Ils croient absolue en elle-même la demeure qui leur fut donnée. Tant l’évidence devient, une fois montrée. Quand on habite le navire, on ne voit plus la mer. Ou, si l’on aperçoit la mer, elle n’est plus qu’ornement du navire. Tel est le pouvoir de l’esprit. La mer lui parut faite pour porter le navire.

Mais il se trompe. Tel sculpteur à travers la pierre leur a montré tel visage. Mais l’autre eût montré un autre visage. Et tu l’as vu toi-même des constellations : celle-là est un cygne. Mais l’autre eût pu t’y montrer une femme couchée. Il vient trop tard. Nous ne nous évaderons jamais plus du cygne. Le cygne inventé nous a saisis.

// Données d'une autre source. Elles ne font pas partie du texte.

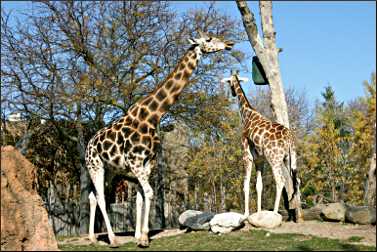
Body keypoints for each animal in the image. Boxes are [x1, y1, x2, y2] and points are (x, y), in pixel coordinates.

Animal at [85, 31, 232, 246]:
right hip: (95, 166)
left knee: (94, 195)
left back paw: (92, 237)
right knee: (101, 197)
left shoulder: (148, 164)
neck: (153, 116)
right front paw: (144, 238)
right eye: (208, 39)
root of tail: (88, 144)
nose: (229, 44)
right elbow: (149, 193)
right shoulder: (136, 162)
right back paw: (112, 239)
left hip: (111, 171)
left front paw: (140, 236)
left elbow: (143, 197)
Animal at [220, 70, 302, 220]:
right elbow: (259, 186)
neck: (247, 115)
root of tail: (290, 139)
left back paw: (275, 213)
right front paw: (258, 213)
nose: (233, 93)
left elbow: (246, 184)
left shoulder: (246, 156)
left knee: (280, 181)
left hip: (274, 159)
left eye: (229, 82)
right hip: (289, 158)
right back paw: (296, 213)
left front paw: (245, 214)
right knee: (296, 180)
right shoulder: (260, 160)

Mais de le croire par erreur absolu on ne songe plus à le protéger. Et je sais bien par où il me menace, l’insensé. Et le jongleur. Celui qui modèle des visages avec la facilité de ses doigts. Ceux qui voient jouer perdent le sens de leur domaine. C’est pourquoi je le fais saisir et écarteler. Mais certes ce n’est point à cause de mes juristes qui me démontrent qu’il a tort. Car il n’a point tort. Mais il n’a pas raison non plus, et je lui refuse en revanche de se croire plus intelligent, plus juste que mes juristes. Et c’est à tort qu’il croit qu’il a raison. Car il propose lui aussi comme absolu ses figures nouvelles éphémères et brillantes, nées de ses mains, mais auxquelles manquent le poids, le temps, la chaîne ancienne des religions. Sa structure n’est pas devenue encore. La mienne était. Et voilà pourquoi je condamne le jongleur et sauve ainsi mon peuple de pourrir.

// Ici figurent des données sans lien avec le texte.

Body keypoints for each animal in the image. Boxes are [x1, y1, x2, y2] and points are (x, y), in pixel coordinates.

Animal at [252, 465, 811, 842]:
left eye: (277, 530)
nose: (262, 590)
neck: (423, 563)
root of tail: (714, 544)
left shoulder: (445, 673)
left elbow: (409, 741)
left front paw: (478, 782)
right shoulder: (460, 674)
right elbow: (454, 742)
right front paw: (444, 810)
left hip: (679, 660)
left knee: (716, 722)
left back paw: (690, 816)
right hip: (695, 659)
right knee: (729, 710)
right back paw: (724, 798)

Car celui qui n’y prête plus attention et ne sait plus qu’il habite un navire, celui-là par avance est comme démantelé et il verra bientôt sourdre la mer dont la vague lavera ses jeux imbéciles.

Car m’a été proposée cette image même de mon empire, une fois que nous fûmes en pleine mer dans le but d’un pèlerinage, quelques-uns de mon peuple et moi-même.

Ils se trouvaient donc enfermés à bord d’un vaisseau de haute mer. Quelquefois en silence je me promenais parmi eux. Accroupis autour des plateaux de nourriture, allaitant les enfants ou pris dans l’engrenage du chapelet de la prière, ils s’étaient faits habitants du navire. Le navire s’était fait demeure.